Qui dit mieux. Du Beaumarchais. "C'est le mariage du Figaro !"
s'esclaffe Ouled Ahmed, le poète tunisien du vin et de l'amour. Aucune
comparaison n'est trop stupide, aucun geste trop démagogique lorsqu'il
s'agit de faire croire qu'on tient enfin le "Karzai maghrébin" et qu'il
n'a pas son pareil. Telle la forêt de Birnam dans Macbeth, nous inflige-t-on, la démocratie à la tunisienne s'est mise en marche. Les grincheux n'y changeront rien.

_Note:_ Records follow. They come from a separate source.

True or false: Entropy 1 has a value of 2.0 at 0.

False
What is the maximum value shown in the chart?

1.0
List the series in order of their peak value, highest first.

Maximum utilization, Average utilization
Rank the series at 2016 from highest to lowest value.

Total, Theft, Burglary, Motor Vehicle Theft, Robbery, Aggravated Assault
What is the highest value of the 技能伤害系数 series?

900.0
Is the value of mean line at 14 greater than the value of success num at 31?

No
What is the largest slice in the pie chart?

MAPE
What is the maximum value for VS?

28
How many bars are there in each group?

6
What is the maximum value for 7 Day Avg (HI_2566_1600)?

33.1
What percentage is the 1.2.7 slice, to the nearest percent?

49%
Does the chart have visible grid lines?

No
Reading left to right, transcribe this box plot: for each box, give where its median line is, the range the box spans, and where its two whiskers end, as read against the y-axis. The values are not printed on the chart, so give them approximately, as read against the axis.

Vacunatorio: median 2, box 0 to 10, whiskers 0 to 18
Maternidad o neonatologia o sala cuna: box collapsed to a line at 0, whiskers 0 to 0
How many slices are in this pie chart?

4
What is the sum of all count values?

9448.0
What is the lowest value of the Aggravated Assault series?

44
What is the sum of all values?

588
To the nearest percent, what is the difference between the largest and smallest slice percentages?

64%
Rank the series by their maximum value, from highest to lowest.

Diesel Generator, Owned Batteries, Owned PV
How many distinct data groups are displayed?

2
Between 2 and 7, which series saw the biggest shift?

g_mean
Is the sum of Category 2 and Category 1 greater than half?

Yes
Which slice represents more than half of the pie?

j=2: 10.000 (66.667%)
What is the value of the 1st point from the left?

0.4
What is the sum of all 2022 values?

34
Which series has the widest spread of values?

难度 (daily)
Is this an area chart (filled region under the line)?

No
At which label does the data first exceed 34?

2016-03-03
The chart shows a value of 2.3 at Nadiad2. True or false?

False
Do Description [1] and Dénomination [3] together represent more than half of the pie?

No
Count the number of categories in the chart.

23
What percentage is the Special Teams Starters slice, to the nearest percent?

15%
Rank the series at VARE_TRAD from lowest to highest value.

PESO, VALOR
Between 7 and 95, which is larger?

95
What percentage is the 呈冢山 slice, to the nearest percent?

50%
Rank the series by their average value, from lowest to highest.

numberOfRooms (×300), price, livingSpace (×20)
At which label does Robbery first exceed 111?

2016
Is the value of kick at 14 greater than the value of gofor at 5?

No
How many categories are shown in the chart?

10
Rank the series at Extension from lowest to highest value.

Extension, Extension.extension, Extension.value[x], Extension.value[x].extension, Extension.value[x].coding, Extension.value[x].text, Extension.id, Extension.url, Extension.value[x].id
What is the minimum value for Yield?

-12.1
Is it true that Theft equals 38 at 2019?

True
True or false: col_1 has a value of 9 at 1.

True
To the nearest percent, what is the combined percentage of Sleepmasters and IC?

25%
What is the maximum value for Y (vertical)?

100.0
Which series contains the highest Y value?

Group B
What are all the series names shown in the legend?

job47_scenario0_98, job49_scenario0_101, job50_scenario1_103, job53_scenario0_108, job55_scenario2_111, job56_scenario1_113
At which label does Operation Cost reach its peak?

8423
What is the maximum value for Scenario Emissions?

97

Et il importe peu que Ben Ali soit président à vie, corrompu et tortionnaire. Hélène Flautre,
présidente de la sous-commission des droits de l'homme du Parlement
européen fait remarquer que "dans la Tunisie de Ben Ali, pas un jour ne
se passe sans qu'un défenseur des droits de l'homme ne soit opprimé ou
harcelé… " La récente grève du bassin minier de Radeyef et d'Oum
Laarayess dans le centre-ouest du pays témoigne sans peine du désarroi
tunisien.
"Il a du culot Sarkozy. Ou plutôt un bon décimètre pour mesurer
'l'élargissement' de l'espace des libertés", dit Oum Ziad, la plus
célèbre chroniqueuse du pays. "C'est vrai, cet espace a été élargi,
mais au profit de Ben Ali et aux dépens des Tunisiens. Il s'en met
plein la poche, il brigue un cinquième mandat sans souci ni tracas, et
il a le don d'avoir toujours le un millième des Tunisiens sous les
verrous !" ajoute-t-elle. "La Tunisie n'étant pas le Tibet, Paris
s'efforcera de ne pas irriter le chef tunisien", réplique-t-on du côté
français.
D'ailleurs, Rama Yade, la secrétaire d'Etat aux droits de l'homme
française, si prompte à s'enflammer sur la Libye de Kadhafi, s'est
montrée peu loquace sur la réalité des droits de l'homme au pays du
jasmin. "Ce n'est pas à l'ordre du jour", a-t-elle déclaré. En tout
cas, le rendez-vous initialement prévu avec l'avocate et militante des
droits de l'homme Radhia Nassraoui, a bel et bien été annulé.
Pis, des journalistes connus pour être le bouclier médiatique de la
Tunisie résistante ont été parqués dans un hôtel cinq étoiles (le Golden Tulip) à 25 kilomètres du centre de Tunis, comme de vulgaires attachés de presse. Christophe Ayad de Libération, Florence Beaugé du Monde,
Mouna El Bana de RFI, "Régis" de France 3 n'ont pas eu même le loisir
de téléphoner aux "têtes brûlées" et aux "enfoirés" du pays.
Une telle attitude choque ? Pas du tout. On s'attendait à pire.
D'autant que nous avons été déjà leurrés par les prédécesseurs de
Sarkozy. Mitterrand est le père de la formule "Tunisie amie"
et Chirac enfante "le miracle tunisien". "On s'attendait de Sarkozy
propagandiste de première et ancien ministre de l'intérieur, une
formule qui claque au vent : la Tunisie, paradis fiscal, ou Tunisie
prison sans barreaux ! C'est décevant", dit Hamma Hammami, opposant
tunisien. De qui se moque-t-on. Les Tunisiens ont cru pendant un long
moment que la France, terre de La Boétie, pourrait aider à la liberté.
Aujourd'hui, on assiste plutôt à L'Avare de Molière.